## [AIM OF THE TASK]
Transcribe every entry that follows exactly, omitting all pictures.
══════════════════════════════
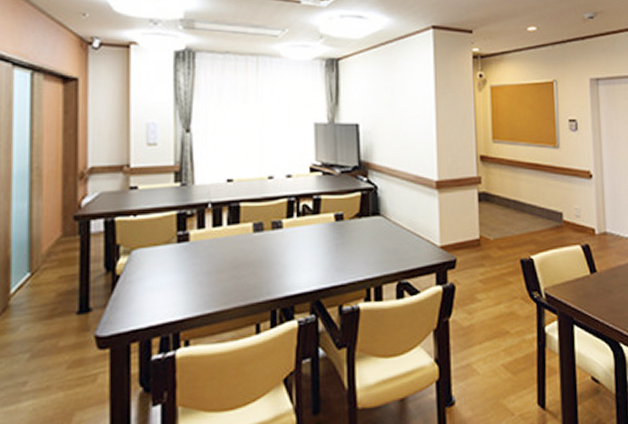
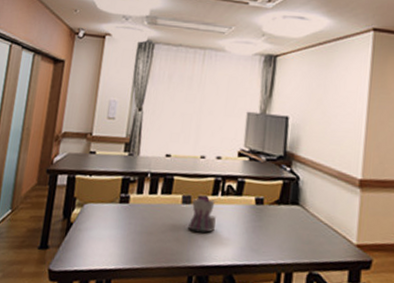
teapot: none [263,220,296,260] -> present [187,196,218,232]

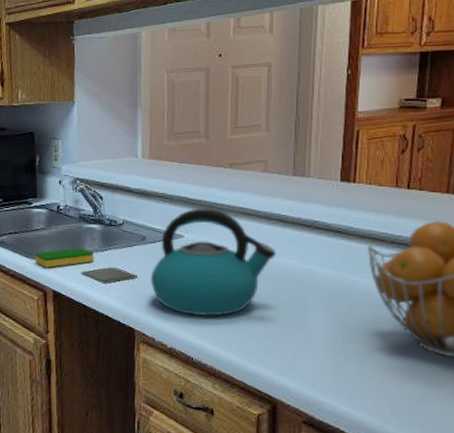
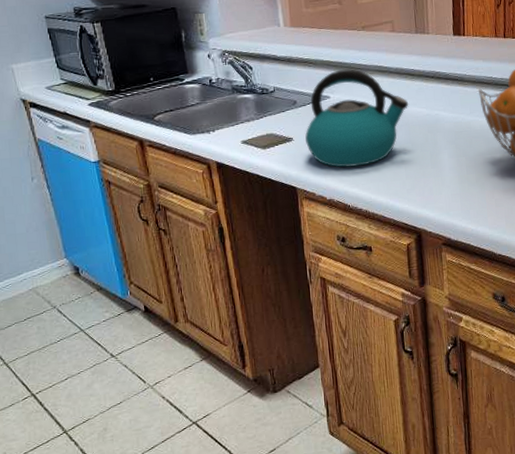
dish sponge: present [34,247,95,268] -> none [193,118,252,141]

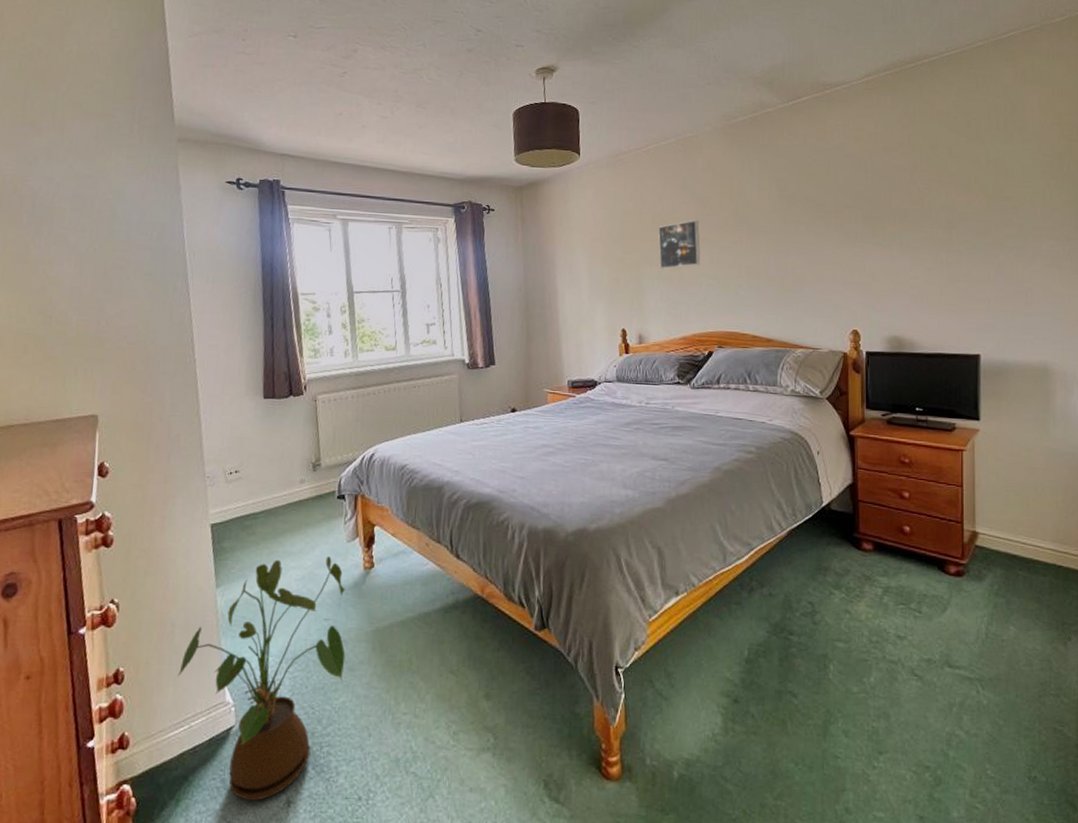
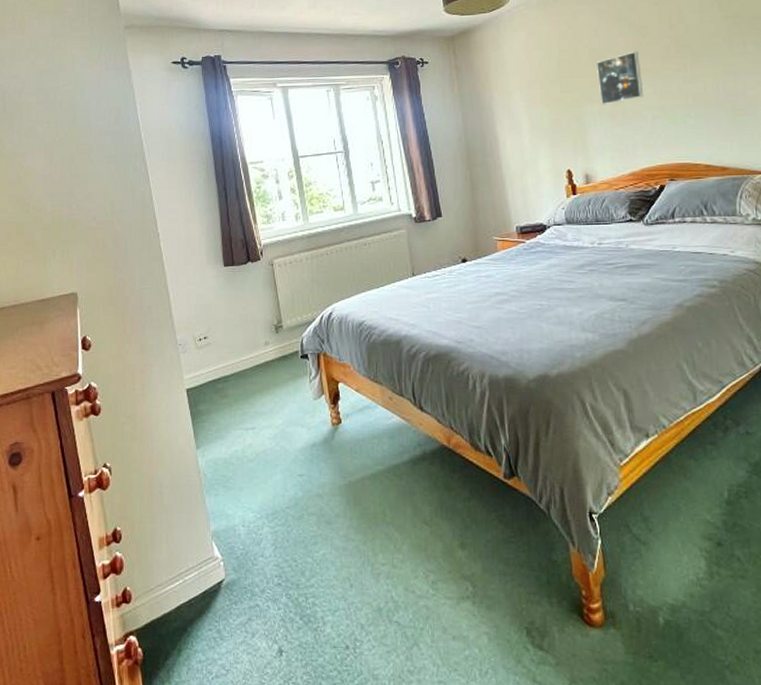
house plant: present [177,556,346,801] -> none [169,415,322,650]

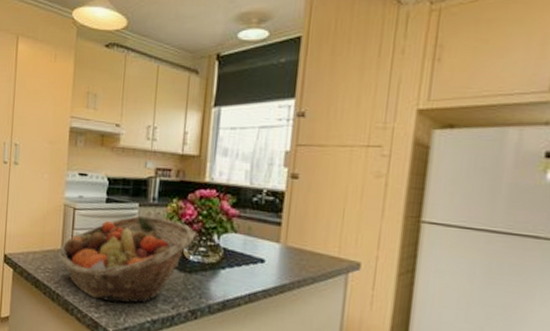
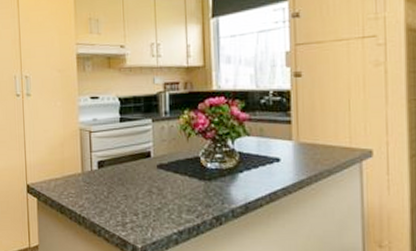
fruit basket: present [57,215,195,304] -> none [79,130,210,218]

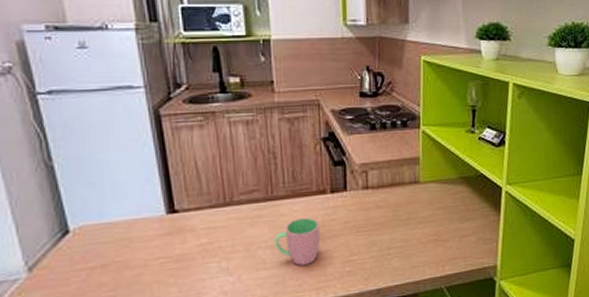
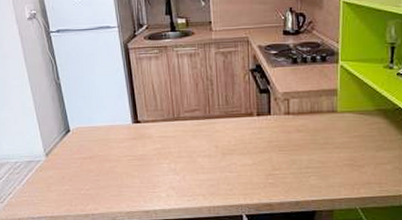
cup: present [275,217,320,266] -> none [211,134,247,173]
══════════════════════════════
## [RESULT]
teapot: none [263,220,296,260] -> present [187,196,218,232]

dish sponge: present [34,247,95,268] -> none [193,118,252,141]

house plant: present [177,556,346,801] -> none [169,415,322,650]

fruit basket: present [57,215,195,304] -> none [79,130,210,218]

cup: present [275,217,320,266] -> none [211,134,247,173]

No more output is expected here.